Ne mutlu ki ülkeme dış ticaret açığımızda hızla bir gerilemeye doğru gidiyoruz. Verilere göre son bir yıl içerisinde elde edilen gerileme yüzde 29,1 ile 55,7 milyar dolar. Son derece olumlu (!) bir gelişme. Dış ticaret açığımız azalıyor; çünkü:
Elde ettiğimiz gelir bakımından, ithal ettiğimiz ürünlerin kat be kat üzerinde katma değer yaratan mamuller satıyoruz. İhracat oranlarımızı adet bazında değil, değer kategorisinde önemli ölçüde arttırdık.
Firmalarımız dünyaya teknoloji transferi, ihracatı yapıyor.
Dünya çapında Türk yazılımları kullanılıyor.

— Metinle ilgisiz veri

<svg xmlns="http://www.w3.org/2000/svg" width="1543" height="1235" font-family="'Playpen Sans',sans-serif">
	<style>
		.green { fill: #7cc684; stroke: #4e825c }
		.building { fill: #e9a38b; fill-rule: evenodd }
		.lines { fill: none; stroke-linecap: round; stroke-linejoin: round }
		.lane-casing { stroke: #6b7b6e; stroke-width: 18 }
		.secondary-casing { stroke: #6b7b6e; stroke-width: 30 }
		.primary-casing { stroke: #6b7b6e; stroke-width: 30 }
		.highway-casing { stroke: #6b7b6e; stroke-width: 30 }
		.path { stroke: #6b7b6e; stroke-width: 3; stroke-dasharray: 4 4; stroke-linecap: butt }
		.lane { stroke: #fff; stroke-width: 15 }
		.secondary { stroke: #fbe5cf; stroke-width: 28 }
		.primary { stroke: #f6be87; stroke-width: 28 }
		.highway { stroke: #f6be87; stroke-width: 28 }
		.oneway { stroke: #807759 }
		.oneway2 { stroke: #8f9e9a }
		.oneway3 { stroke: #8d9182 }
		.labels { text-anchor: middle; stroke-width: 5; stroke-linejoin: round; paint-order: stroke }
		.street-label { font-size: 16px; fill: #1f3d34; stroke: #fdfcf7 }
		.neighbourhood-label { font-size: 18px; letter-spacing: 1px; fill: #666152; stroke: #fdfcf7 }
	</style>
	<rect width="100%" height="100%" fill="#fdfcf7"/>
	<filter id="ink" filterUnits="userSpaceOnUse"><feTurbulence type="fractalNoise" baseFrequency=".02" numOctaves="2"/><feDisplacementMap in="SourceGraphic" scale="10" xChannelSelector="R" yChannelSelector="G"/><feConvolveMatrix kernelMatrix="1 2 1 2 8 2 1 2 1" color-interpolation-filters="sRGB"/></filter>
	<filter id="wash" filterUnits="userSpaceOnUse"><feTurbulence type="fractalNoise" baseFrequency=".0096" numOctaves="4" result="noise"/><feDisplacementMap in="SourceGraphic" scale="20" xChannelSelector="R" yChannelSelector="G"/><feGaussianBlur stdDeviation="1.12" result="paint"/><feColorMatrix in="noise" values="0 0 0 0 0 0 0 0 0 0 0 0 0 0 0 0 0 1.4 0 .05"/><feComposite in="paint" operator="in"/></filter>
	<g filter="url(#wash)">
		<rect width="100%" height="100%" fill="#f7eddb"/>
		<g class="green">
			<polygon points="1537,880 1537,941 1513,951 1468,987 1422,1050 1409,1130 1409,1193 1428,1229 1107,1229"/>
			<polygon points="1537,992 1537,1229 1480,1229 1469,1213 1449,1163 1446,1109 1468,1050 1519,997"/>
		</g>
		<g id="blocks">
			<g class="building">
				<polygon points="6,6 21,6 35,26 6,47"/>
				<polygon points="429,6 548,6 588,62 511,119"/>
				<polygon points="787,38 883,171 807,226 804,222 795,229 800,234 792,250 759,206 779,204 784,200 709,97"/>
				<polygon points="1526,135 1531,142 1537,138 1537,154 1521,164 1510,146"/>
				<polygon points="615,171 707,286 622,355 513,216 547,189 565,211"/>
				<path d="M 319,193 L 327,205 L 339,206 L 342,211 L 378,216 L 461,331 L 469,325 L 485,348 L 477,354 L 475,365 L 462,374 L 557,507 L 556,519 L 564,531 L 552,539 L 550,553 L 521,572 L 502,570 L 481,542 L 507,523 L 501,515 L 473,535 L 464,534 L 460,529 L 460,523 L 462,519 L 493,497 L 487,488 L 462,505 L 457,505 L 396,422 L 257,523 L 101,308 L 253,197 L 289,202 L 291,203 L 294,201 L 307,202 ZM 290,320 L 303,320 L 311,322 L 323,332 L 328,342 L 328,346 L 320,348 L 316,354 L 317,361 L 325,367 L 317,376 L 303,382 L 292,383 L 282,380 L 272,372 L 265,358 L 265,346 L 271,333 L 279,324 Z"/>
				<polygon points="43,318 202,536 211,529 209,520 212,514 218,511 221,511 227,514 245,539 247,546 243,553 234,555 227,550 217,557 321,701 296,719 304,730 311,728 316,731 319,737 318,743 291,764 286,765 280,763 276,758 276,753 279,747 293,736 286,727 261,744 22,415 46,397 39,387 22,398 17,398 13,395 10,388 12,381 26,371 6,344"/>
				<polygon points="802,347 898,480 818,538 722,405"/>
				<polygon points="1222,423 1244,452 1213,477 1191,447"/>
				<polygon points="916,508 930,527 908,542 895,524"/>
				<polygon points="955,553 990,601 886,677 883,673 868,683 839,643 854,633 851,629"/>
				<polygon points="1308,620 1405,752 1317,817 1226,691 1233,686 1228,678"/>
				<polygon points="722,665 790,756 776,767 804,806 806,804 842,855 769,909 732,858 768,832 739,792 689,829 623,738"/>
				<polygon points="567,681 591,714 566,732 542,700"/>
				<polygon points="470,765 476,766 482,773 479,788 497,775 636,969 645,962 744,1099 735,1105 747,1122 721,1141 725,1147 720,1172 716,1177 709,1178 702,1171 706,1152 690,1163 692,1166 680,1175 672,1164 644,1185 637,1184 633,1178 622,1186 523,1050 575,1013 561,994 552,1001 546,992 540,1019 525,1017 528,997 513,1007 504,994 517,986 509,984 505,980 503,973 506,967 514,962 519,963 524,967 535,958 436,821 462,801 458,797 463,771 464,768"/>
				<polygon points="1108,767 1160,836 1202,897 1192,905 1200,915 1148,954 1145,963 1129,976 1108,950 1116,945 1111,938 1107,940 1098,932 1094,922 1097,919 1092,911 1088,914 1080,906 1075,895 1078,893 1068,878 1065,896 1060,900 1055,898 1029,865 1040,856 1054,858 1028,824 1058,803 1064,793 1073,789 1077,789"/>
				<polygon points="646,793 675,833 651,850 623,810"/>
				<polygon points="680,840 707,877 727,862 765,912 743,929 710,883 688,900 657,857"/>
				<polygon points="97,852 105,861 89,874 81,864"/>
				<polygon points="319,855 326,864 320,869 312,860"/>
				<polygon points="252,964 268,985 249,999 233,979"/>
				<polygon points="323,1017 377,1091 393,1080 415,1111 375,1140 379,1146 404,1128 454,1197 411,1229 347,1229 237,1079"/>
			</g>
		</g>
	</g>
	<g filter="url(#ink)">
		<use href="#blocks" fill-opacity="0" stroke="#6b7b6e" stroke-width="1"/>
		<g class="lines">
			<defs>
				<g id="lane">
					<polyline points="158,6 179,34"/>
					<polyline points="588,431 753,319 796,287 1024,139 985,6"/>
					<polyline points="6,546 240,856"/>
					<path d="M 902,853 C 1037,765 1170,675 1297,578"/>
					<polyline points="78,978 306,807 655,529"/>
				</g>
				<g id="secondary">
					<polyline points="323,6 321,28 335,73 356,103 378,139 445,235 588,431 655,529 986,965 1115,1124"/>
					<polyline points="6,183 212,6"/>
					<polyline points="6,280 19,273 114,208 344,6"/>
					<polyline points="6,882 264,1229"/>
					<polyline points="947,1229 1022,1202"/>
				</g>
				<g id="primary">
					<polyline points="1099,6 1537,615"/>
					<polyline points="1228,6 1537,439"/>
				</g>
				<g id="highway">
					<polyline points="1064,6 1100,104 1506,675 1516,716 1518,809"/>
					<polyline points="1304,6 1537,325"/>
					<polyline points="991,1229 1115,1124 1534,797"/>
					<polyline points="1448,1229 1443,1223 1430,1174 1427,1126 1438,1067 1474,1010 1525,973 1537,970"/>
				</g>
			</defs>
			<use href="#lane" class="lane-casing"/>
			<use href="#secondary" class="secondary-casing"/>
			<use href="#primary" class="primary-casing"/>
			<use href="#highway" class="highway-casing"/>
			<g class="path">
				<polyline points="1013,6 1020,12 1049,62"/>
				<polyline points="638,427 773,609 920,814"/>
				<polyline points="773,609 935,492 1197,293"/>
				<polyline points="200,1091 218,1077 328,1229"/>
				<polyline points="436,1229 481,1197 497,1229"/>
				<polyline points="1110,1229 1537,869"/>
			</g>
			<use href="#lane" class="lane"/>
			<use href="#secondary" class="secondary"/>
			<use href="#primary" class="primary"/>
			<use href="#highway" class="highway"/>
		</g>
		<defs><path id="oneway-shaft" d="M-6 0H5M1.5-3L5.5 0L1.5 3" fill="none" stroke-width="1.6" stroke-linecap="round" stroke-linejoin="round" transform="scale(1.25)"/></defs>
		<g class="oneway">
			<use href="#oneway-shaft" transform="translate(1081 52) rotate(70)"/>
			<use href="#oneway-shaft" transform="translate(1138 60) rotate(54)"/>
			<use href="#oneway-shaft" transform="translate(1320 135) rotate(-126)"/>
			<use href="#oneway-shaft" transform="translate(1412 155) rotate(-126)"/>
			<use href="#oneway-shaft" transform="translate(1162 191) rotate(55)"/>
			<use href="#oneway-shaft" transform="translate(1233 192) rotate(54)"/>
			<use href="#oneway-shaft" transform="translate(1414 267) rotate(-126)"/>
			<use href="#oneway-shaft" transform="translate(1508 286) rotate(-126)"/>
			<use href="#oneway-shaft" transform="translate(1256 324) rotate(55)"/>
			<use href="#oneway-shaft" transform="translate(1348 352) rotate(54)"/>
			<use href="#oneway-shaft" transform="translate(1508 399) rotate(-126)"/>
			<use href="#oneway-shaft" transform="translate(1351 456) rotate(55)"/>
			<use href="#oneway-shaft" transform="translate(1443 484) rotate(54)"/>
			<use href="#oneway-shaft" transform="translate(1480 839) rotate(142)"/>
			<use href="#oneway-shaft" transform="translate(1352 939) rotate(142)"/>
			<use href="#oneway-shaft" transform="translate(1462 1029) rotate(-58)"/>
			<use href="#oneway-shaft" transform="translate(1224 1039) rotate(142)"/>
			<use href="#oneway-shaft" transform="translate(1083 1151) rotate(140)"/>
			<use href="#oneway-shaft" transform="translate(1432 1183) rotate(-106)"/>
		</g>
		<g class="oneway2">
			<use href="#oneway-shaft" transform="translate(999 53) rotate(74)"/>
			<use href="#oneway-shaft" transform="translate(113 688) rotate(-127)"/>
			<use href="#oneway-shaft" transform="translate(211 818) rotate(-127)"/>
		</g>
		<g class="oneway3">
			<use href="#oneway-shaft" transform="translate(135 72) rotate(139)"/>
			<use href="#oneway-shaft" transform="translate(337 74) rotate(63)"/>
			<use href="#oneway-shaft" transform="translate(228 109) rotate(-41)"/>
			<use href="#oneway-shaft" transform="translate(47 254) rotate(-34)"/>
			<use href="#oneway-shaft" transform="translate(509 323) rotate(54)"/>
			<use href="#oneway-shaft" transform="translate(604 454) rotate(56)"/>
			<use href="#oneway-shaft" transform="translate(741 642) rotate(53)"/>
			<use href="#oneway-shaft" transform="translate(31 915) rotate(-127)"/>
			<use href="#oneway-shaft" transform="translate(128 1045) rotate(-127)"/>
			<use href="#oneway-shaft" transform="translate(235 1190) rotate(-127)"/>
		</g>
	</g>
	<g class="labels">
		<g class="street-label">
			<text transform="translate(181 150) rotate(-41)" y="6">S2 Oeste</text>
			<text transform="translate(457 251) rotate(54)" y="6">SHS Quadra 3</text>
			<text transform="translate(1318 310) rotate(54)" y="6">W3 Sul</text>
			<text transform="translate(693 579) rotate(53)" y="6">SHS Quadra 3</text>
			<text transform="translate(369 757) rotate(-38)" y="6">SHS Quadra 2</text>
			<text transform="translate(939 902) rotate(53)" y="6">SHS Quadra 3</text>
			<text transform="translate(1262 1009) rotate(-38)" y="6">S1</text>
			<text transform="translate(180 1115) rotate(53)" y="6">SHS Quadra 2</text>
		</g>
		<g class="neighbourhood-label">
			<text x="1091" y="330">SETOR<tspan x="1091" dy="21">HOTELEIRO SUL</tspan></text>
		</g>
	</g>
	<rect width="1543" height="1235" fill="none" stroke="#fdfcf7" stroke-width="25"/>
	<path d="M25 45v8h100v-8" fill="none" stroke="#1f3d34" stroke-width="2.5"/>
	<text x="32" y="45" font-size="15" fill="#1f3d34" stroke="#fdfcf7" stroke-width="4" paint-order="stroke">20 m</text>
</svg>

Yepyeni ürünlere, inovatif mamullere imza attık ve bunlar dünyanın olmazsa olmazları olarak nitelendiriliyor.
Üretim yapımız içerisindeki ithal aramalı ve hammadde miktarını düşürerek, ihracatta ve imalatta daha çok yerli malı ağırlıklı ürünlere yöneldik. Yani bir mamul içindeki yerli malı katkı payı oranını, olumlu yönde terse çevirdik.
Doğal kaynaklarımızı kullanmaya, doğalgaz, petrol ve kömür gibi rezervlerimizi hayata geçirerek ithalattaki yapıyı terse döndürmeyi başardık.
Bor, mermer gibi madenlerimizi, hammadde olarak satmak yerine, bunlardan ikinci, üçüncü türev ürünleri imal ettik ve onların ihracatını gerçekleştiriyoruz.
Artık yatırım araçlarında Türk makinelerini kullanıyoruz. Bir üretim bandı için milyonlarca doları ya da avroyu yurtdışından kredi alıp, tekrar yurtdışına göndermiyoruz.
Elimizdeki kaynakları daha etkin kullanmaya başladık. Saçma sapan çılgınlıklar yerine, finansmanı geri döndüren, kendi kendisini ödeyen iş alanlarına yöneldik; buralarda kullanıyoruz.
Tasarruflarımız öylesine arttı ki, yurtdışından gelecek sıcak para ile finanse edilen bir reel sektör derdinden kurtulduk. Hatta kısa süre içerisinde 411 milyar dolar pozisyon açığımızı da nakit olarak kapatacağız.
İç piyasada gerekli tedbirleri alarak, ithal tabanlı bir piyasa yapısından, yerli mamulün ağırlık kazandığı bir piyasa yapısına geçtik.
Nasıl? Anlayamadım. Bunların hiçbiri olmadı mı? Bana değil, Bakan Zeybekçi’ye söyleyin ve mal satamadığınız, bunun için de ithal tabanlı üretiminizi gerçekleştiremediğiniz için toplam ticaret hacmimizin gerilediğini belirtin. Ben anlatamadım.
Bu arada hazır söz açılmışken şu notunu da kendisine iletirseniz sevinirim. Temmuz 2015’te 12 aylık dış ticaret açığı 78 milyar 508 milyon dolar. O günkü kurdan TL karşılığı, yani bize maliyeti 217 milyar 467 milyon 160 bin TL.
Bugün açık 55 milyar 745 milyon dolar. Bugünkü kurdan TL karşılığı, yani bize maliyeti 166 milyar 120 milyon 10 bin TL. Düşmüş mü; düşmüş. Ama arada bir fark var. Bu parayı bulmak, o günkünden çok daha zor ve maliyetli.
İhracatın çakılıp, gelirlerin azaldığı, turizm gelirlerinin çöktüğü, dünya pazarlarının daraldığı, ülke riskinin arttığı ve dünyadan finans kapılarının kapandığı bir ortamda, bu paranın bir de bulunabilme maliyetini hesap edin.
Bakalım kârdan mıyız; zararda mıyız? Siz hala rakamlara takılıp; istatistikler üzerinden oyun oynayın ve gerçek soruna hiç değinmeyin e mi? Bu gidişle dış ticaret açığımızı azaltmak için, ticaret yapamadığına sevinen ülke olarak tarihe geçeceğiz.